Instructions to follow
The data below is to be repeated in full, exactly as given.

[Collected data]
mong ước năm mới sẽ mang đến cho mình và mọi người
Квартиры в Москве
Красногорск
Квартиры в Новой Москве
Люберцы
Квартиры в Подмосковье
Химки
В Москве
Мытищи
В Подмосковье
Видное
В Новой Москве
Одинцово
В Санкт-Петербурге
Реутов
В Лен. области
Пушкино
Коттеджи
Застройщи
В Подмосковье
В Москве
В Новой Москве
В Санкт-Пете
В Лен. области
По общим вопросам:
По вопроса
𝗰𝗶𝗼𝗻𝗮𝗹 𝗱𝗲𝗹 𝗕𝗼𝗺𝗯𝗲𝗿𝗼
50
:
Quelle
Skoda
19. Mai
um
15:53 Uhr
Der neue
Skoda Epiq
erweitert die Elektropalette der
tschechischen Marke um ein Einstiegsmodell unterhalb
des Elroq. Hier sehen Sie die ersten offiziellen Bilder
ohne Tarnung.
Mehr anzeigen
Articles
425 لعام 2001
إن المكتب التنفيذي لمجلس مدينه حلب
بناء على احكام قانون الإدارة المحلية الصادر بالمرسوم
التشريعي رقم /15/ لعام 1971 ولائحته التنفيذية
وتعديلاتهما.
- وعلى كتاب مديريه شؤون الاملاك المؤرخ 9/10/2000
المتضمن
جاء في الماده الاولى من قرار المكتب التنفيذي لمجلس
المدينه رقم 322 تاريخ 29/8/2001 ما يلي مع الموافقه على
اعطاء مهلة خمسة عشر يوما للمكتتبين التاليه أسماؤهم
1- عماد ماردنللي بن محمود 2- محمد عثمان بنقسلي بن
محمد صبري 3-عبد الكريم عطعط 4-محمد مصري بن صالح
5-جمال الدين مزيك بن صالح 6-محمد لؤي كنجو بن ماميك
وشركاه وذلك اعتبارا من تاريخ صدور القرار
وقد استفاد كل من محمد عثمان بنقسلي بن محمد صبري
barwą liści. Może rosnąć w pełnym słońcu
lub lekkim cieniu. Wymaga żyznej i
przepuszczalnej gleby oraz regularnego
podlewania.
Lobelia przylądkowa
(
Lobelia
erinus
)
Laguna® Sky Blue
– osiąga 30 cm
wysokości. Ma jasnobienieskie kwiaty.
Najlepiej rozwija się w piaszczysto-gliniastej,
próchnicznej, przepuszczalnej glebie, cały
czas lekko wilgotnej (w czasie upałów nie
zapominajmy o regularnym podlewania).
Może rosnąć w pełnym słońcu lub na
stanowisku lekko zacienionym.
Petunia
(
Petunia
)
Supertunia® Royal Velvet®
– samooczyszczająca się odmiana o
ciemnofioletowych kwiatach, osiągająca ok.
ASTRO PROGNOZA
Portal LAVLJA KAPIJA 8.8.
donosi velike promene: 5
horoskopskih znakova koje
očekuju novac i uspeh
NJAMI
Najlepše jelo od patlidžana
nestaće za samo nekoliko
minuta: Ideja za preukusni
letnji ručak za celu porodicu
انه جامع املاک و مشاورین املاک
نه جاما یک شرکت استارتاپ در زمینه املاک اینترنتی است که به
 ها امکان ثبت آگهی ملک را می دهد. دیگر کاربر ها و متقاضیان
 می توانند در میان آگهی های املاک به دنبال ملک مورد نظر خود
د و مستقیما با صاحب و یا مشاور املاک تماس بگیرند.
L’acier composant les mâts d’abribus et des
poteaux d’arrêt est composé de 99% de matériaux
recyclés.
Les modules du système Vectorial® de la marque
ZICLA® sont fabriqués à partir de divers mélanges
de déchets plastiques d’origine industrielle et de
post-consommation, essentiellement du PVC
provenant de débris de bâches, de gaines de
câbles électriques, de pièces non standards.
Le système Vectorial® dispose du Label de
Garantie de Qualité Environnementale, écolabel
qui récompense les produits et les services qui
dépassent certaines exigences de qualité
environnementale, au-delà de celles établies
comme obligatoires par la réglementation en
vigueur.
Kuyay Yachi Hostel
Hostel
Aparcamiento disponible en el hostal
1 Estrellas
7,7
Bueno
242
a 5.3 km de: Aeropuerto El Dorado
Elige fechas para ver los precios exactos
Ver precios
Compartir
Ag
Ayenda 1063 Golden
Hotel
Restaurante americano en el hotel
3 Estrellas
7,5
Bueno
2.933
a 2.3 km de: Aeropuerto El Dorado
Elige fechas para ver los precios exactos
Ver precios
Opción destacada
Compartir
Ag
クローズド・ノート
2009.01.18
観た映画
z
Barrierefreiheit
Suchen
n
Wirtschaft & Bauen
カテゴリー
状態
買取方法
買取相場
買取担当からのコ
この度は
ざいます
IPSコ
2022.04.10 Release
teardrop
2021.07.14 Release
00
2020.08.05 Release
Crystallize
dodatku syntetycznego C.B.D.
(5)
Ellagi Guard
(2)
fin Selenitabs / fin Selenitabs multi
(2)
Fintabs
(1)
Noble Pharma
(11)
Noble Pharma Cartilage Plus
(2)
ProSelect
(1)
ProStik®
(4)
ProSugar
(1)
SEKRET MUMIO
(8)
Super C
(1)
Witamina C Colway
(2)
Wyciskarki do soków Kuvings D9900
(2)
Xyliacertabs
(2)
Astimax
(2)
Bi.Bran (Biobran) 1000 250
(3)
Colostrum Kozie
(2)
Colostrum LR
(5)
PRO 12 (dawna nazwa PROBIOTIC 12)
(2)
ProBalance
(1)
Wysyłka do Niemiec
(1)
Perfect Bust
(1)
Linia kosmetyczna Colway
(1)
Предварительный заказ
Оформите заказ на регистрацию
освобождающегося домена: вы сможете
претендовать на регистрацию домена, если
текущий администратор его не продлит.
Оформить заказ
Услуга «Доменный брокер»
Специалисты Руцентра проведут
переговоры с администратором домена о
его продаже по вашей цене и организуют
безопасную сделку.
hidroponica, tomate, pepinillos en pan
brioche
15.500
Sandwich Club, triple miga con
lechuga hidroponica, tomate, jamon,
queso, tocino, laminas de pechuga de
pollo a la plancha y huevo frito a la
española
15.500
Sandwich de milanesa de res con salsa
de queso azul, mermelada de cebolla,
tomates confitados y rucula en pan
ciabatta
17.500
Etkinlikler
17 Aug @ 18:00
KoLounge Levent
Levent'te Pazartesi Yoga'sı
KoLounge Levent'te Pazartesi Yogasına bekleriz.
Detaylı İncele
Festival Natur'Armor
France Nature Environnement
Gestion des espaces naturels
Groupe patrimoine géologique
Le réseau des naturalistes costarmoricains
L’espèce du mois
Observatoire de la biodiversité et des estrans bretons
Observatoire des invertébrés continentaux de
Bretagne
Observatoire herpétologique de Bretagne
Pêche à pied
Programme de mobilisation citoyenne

Answer for the task
mong ước năm mới sẽ mang đến cho mình và mọi người
Квартиры в Москве
Красногорск
Квартиры в Новой Москве
Люберцы
Квартиры в Подмосковье
Химки
В Москве
Мытищи
В Подмосковье
Видное
В Новой Москве
Одинцово
В Санкт-Петербурге
Реутов
В Лен. области
Пушкино
Коттеджи
Застройщи
В Подмосковье
В Москве
В Новой Москве
В Санкт-Пете
В Лен. области
По общим вопросам:
По вопроса
𝗰𝗶𝗼𝗻𝗮𝗹 𝗱𝗲𝗹 𝗕𝗼𝗺𝗯𝗲𝗿𝗼
50
:
Quelle
Skoda
19. Mai
um
15:53 Uhr
Der neue
Skoda Epiq
erweitert die Elektropalette der
tschechischen Marke um ein Einstiegsmodell unterhalb
des Elroq. Hier sehen Sie die ersten offiziellen Bilder
ohne Tarnung.
Mehr anzeigen
Articles
425 لعام 2001
إن المكتب التنفيذي لمجلس مدينه حلب
بناء على احكام قانون الإدارة المحلية الصادر بالمرسوم
التشريعي رقم /15/ لعام 1971 ولائحته التنفيذية
وتعديلاتهما.
- وعلى كتاب مديريه شؤون الاملاك المؤرخ 9/10/2000
المتضمن
جاء في الماده الاولى من قرار المكتب التنفيذي لمجلس
المدينه رقم 322 تاريخ 29/8/2001 ما يلي مع الموافقه على
اعطاء مهلة خمسة عشر يوما للمكتتبين التاليه أسماؤهم
1- عماد ماردنللي بن محمود 2- محمد عثمان بنقسلي بن
محمد صبري 3-عبد الكريم عطعط 4-محمد مصري بن صالح
5-جمال الدين مزيك بن صالح 6-محمد لؤي كنجو بن ماميك
وشركاه وذلك اعتبارا من تاريخ صدور القرار
وقد استفاد كل من محمد عثمان بنقسلي بن محمد صبري
barwą liści. Może rosnąć w pełnym słońcu
lub lekkim cieniu. Wymaga żyznej i
przepuszczalnej gleby oraz regularnego
podlewania.
Lobelia przylądkowa
(
Lobelia
erinus
)
Laguna® Sky Blue
– osiąga 30 cm
wysokości. Ma jasnobienieskie kwiaty.
Najlepiej rozwija się w piaszczysto-gliniastej,
próchnicznej, przepuszczalnej glebie, cały
czas lekko wilgotnej (w czasie upałów nie
zapominajmy o regularnym podlewania).
Może rosnąć w pełnym słońcu lub na
stanowisku lekko zacienionym.
Petunia
(
Petunia
)
Supertunia® Royal Velvet®
– samooczyszczająca się odmiana o
ciemnofioletowych kwiatach, osiągająca ok.
ASTRO PROGNOZA
Portal LAVLJA KAPIJA 8.8.
donosi velike promene: 5
horoskopskih znakova koje
očekuju novac i uspeh
NJAMI
Najlepše jelo od patlidžana
nestaće za samo nekoliko
minuta: Ideja za preukusni
letnji ručak za celu porodicu
انه جامع املاک و مشاورین املاک
نه جاما یک شرکت استارتاپ در زمینه املاک اینترنتی است که به
 ها امکان ثبت آگهی ملک را می دهد. دیگر کاربر ها و متقاضیان
 می توانند در میان آگهی های املاک به دنبال ملک مورد نظر خود
د و مستقیما با صاحب و یا مشاور املاک تماس بگیرند.
L’acier composant les mâts d’abribus et des
poteaux d’arrêt est composé de 99% de matériaux
recyclés.
Les modules du système Vectorial® de la marque
ZICLA® sont fabriqués à partir de divers mélanges
de déchets plastiques d’origine industrielle et de
post-consommation, essentiellement du PVC
provenant de débris de bâches, de gaines de
câbles électriques, de pièces non standards.
Le système Vectorial® dispose du Label de
Garantie de Qualité Environnementale, écolabel
qui récompense les produits et les services qui
dépassent certaines exigences de qualité
environnementale, au-delà de celles établies
comme obligatoires par la réglementation en
vigueur.
Kuyay Yachi Hostel
Hostel
Aparcamiento disponible en el hostal
1 Estrellas
7,7
Bueno
242
a 5.3 km de: Aeropuerto El Dorado
Elige fechas para ver los precios exactos
Ver precios
Compartir
Ag
Ayenda 1063 Golden
Hotel
Restaurante americano en el hotel
3 Estrellas
7,5
Bueno
2.933
a 2.3 km de: Aeropuerto El Dorado
Elige fechas para ver los precios exactos
Ver precios
Opción destacada
Compartir
Ag
クローズド・ノート
2009.01.18
観た映画
z
Barrierefreiheit
Suchen
n
Wirtschaft & Bauen
カテゴリー
状態
買取方法
買取相場
買取担当からのコ
この度は
ざいます
IPSコ
2022.04.10 Release
teardrop
2021.07.14 Release
00
2020.08.05 Release
Crystallize
dodatku syntetycznego C.B.D.
(5)
Ellagi Guard
(2)
fin Selenitabs / fin Selenitabs multi
(2)
Fintabs
(1)
Noble Pharma
(11)
Noble Pharma Cartilage Plus
(2)
ProSelect
(1)
ProStik®
(4)
ProSugar
(1)
SEKRET MUMIO
(8)
Super C
(1)
Witamina C Colway
(2)
Wyciskarki do soków Kuvings D9900
(2)
Xyliacertabs
(2)
Astimax
(2)
Bi.Bran (Biobran) 1000 250
(3)
Colostrum Kozie
(2)
Colostrum LR
(5)
PRO 12 (dawna nazwa PROBIOTIC 12)
(2)
ProBalance
(1)
Wysyłka do Niemiec
(1)
Perfect Bust
(1)
Linia kosmetyczna Colway
(1)
Предварительный заказ
Оформите заказ на регистрацию
освобождающегося домена: вы сможете
претендовать на регистрацию домена, если
текущий администратор его не продлит.
Оформить заказ
Услуга «Доменный брокер»
Специалисты Руцентра проведут
переговоры с администратором домена о
его продаже по вашей цене и организуют
безопасную сделку.
hidroponica, tomate, pepinillos en pan
brioche
15.500
Sandwich Club, triple miga con
lechuga hidroponica, tomate, jamon,
queso, tocino, laminas de pechuga de
pollo a la plancha y huevo frito a la
española
15.500
Sandwich de milanesa de res con salsa
de queso azul, mermelada de cebolla,
tomates confitados y rucula en pan
ciabatta
17.500
Etkinlikler
17 Aug @ 18:00
KoLounge Levent
Levent'te Pazartesi Yoga'sı
KoLounge Levent'te Pazartesi Yogasına bekleriz.
Detaylı İncele
Festival Natur'Armor
France Nature Environnement
Gestion des espaces naturels
Groupe patrimoine géologique
Le réseau des naturalistes costarmoricains
L’espèce du mois
Observatoire de la biodiversité et des estrans bretons
Observatoire des invertébrés continentaux de
Bretagne
Observatoire herpétologique de Bretagne
Pêche à pied
Programme de mobilisation citoyenne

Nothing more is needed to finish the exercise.